LONDON — The Australian makeup brand Becca has just opened its first stand-alone store, a hideaway for makeup lovers who want to play, get pampered or just take a break with a glass of champagne and a plate of chocolates.
The store, at 191a Pelham Street in South Kensington’s high-end Brompton Cross shopping hub, is designed like a boudoir with beaded curtains, suede furniture, chocolate walls, crystal chandeliers and product-packed makeup displays.
In addition to makeup appointments and a private VIP room, the boutique offers full nail treatments and quick touch-ups, washes and blow-dries, and sells the full range of Becca cosmetics.
Co-founder Rebecca Morrice Williams has also introduced some beauty products and accessories from Australia including Kailis Pearls jewelry; Ginger & Smart bags and accessories; Kusco-Murphy hair products and Christina Fitzgerald nail products. She eventually aims to sell selected items of lingerie and clothing at the boutique.
“We truly want to look after, and connect with, the customer,” said Steven Schapera, chief executive officer and co-founder of Becca with Williams.
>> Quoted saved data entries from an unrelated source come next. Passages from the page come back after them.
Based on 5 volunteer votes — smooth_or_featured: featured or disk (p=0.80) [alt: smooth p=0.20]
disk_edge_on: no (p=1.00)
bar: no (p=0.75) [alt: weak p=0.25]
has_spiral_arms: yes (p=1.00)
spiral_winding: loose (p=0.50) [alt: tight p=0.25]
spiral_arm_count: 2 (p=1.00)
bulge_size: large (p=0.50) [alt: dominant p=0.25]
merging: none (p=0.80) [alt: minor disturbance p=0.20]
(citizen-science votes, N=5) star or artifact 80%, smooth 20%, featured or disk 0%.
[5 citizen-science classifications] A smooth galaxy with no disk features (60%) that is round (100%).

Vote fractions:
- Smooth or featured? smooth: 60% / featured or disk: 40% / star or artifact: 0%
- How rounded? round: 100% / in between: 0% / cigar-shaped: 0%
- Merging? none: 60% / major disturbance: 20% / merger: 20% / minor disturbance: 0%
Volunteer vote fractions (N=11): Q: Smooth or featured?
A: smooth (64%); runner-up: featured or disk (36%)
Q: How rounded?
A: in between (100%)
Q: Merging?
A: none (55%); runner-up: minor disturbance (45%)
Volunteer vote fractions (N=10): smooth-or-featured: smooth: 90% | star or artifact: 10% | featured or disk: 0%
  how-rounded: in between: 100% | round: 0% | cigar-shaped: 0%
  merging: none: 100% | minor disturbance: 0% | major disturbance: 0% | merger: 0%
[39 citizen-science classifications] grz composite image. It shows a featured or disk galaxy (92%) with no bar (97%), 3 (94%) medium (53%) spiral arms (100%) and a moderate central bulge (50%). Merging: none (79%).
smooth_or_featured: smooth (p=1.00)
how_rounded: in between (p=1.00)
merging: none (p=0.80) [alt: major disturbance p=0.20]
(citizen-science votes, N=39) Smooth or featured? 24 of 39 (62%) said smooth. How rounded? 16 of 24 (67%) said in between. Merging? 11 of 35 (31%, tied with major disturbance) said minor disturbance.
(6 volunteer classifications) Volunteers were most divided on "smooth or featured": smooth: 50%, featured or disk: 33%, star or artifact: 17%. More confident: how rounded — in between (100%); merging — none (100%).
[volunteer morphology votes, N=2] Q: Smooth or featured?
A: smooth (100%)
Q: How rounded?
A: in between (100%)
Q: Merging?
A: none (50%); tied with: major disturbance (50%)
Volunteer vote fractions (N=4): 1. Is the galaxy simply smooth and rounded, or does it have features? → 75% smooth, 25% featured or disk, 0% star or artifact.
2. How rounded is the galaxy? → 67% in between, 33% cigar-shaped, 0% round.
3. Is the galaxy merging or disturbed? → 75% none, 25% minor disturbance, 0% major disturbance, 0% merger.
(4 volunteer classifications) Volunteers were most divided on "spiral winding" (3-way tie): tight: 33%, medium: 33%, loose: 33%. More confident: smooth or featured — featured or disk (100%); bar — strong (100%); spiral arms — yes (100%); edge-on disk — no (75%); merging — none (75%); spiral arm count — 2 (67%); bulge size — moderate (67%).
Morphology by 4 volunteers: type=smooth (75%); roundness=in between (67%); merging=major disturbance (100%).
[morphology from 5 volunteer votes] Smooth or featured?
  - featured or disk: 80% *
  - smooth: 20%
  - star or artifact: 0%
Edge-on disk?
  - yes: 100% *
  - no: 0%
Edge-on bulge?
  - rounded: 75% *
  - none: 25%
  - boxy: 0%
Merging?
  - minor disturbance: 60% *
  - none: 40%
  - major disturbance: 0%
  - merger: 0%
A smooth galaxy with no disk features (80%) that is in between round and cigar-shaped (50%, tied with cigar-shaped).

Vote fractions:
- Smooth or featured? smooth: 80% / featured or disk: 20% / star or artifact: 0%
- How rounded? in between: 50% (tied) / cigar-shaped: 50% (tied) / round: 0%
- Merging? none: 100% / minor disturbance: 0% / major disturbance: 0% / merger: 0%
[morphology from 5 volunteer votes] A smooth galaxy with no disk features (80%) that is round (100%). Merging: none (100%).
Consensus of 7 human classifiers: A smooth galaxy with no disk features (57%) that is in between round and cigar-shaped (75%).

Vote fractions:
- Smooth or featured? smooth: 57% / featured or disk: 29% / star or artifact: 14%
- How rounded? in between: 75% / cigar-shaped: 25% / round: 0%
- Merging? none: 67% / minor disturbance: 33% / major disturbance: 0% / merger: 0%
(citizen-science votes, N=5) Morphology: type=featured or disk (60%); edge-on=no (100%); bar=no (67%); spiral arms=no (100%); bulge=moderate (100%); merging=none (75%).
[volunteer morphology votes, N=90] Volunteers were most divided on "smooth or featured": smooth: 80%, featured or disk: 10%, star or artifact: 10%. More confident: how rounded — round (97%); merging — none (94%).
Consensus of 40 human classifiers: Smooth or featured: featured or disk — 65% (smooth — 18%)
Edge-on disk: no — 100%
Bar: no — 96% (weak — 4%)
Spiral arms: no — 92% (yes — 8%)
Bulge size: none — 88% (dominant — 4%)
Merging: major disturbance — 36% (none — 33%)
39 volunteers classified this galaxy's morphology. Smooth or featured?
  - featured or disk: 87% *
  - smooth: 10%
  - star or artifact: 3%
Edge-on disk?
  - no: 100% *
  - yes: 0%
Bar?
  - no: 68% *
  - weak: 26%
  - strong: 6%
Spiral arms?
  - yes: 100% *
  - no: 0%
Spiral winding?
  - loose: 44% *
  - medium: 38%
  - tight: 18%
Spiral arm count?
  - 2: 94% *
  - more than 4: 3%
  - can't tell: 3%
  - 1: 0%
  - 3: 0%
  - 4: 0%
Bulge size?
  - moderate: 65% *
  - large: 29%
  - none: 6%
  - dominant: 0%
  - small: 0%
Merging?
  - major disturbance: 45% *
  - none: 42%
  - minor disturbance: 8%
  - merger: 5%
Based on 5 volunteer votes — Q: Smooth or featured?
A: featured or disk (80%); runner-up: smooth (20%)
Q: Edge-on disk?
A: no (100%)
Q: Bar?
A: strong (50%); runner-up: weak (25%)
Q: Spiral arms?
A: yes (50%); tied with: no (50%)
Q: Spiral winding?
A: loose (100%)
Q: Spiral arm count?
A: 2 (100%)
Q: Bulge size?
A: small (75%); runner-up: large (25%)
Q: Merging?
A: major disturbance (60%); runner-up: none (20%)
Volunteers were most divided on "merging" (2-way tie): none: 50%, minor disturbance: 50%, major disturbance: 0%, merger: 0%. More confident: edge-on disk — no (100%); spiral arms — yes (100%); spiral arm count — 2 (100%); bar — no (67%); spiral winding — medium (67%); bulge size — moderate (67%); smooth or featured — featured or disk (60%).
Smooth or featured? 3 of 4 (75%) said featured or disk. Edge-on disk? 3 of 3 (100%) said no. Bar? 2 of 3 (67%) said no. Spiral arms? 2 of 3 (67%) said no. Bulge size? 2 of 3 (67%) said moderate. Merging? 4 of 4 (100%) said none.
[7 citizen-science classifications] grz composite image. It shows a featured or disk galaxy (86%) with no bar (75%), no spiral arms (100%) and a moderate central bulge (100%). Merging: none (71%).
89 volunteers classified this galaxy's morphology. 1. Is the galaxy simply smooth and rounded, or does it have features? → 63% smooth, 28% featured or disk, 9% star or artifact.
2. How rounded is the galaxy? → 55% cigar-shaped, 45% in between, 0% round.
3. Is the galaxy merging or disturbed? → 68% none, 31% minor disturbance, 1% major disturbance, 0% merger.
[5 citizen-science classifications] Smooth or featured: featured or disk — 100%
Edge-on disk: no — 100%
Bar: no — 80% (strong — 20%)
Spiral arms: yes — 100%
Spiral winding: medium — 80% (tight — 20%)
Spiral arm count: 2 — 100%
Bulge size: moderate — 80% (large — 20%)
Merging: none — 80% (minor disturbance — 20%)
Schapera said he sees the boutique as everything from a preparty venue on a big night out to a quick-fix for harried shoppers.
“Girls and their friends can pick up some oysters from Bibendum down the street, and then come here, drink champagne, and get made up before their night out,” said Schapera. “On Saturdays, we expect mums to come with their kids. The husbands can sit and read the paper and have a drink.”
Schapera and Williams both stressed during a recent interview at the boutique that they wanted to get away from the minimal, clinical style of so many beauty centers, which is why they’ve given the store an intimate, sensual feel.
They also stressed the boutique is not a day spa, but a quicker fix for those in need of pampering. “We want people to come and lounge around on the sofa, try the products and have a drink. Our sales people don’t work on commission so there’s no pressure to buy. But we feel like if you hang out here, you can’t help but buy,” said Schapera.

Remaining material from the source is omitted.